Mice injected with saline into the VTA exhibited a very low number of Fos-positive neurons in EWcp. In contrast, animals injected with muscimol into the VTA showed a substantial increase in the number of Fos-positive cells in the EWcp. An even greater increased in Fos-ir was observed in animals injected intraperitoneally with ethanol. The location of the Fos-positive cells corresponded to landmarks of the mouse EWcp described previously (Spangler et al., 2009; Weitemier et al., 2005). The surrounding periaqueductal grey did not exhibit any Fos response, making the identification of Fos-positive cells as belonging to the EWcp obvious (Figure 1).
Statistical analyses confirmed this observation. There was a significant effect of treatment on the number of Fos-positive cells: F2,21=26.3, p<0.0001. Post-hoc Fisher PLSD confirmed that all three treatment groups showed significant differences in Fos immunoreactivity between each other (p<0.05, Figure 2).

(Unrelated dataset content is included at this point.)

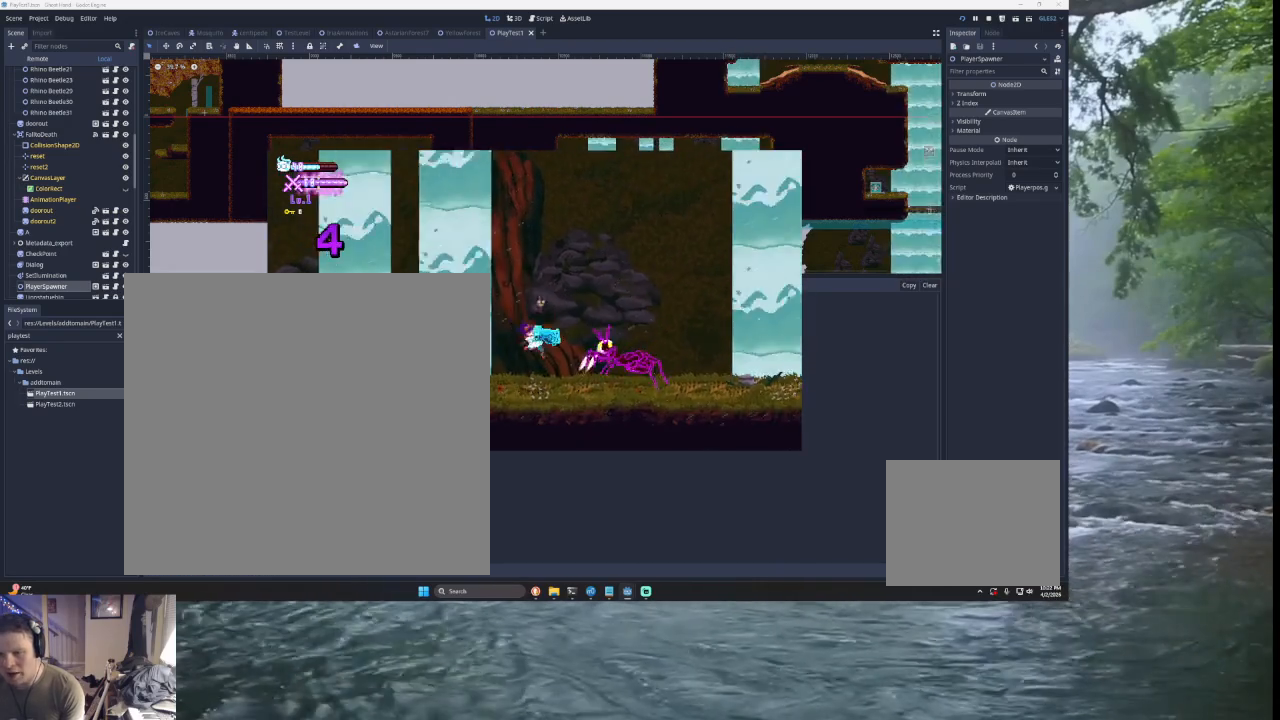
{"buttons": ["SQUARE"], "left_stick": "right", "right_stick": "center", "events": [[33, "left_stick", "down"], [100, "SQUARE", "up"], [167, "left_stick", "left"], [233, "TRIANGLE", "down"], [300, "left_stick", "center"], [400, "left_stick", "right"], [433, "TRIANGLE", "up"], [500, "SQUARE", "down"]]}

3.2. Intra-VTA quinpirole induces Fos-ir in the EWcp
To investigate whether induction of Fos after injection of muscimol into the VTA could be mediated by dopaminergic neurons, we investigated whether the dopamine agonist quinpirole, acting on dopamine D2 receptors to inhibit dopaminergic activity, would also activate EWcp neurons. The number of Fos-positive cells was evaluated separately for each side of the brain to assess whether the innervation of EWcp is unilateral or bilateral. As in the previous experiment, saline-injected mice exhibited a very low basal level of Fos-ir in EWcp. Intra-VTA quinpirole administration resulted in a substantial increase in the number of Fos-positive cells on the side of the brain ipsilateral to the injection. No increase in Fos numbers was observed on the contralateral side of the brain indicating that the innervation of EWcp from VTA is unilateral. The overall numbers of Fos-positive cells observed here were substantially lower than in the previous experiment, most likely an artifact of the variability in levels of immunoreactivity between individual immunohistochemical stainings, which were performed more than two years apart. Statistical analysis confirmed these observations. Specifically, ANOVA indicated that the effect of treatment did not reach significance (F1,11=3.87, p=0.075), but the there was a significant effect of side (F1,11=6.21, p=0.030) and a significant treatment by side interaction (F3,11=4.98, p=0.047). Post-hoc Fisher PLSD tests found a significant difference in the number of Fos-positive cells in the side of EWcp ipsilateral to VTA injection of quinpirole versus all other treatments (Figure 3, p<0.05).
4. Discussion
Our results show that site-specific administration of substances inhibiting neuronal activity of the VTA results in induction of Fos in the EWcp. This is observed after both general inhibition of VTA activity by muscimol and after presumably cell-specific inhibition of dopaminergic neurons by quinpirole.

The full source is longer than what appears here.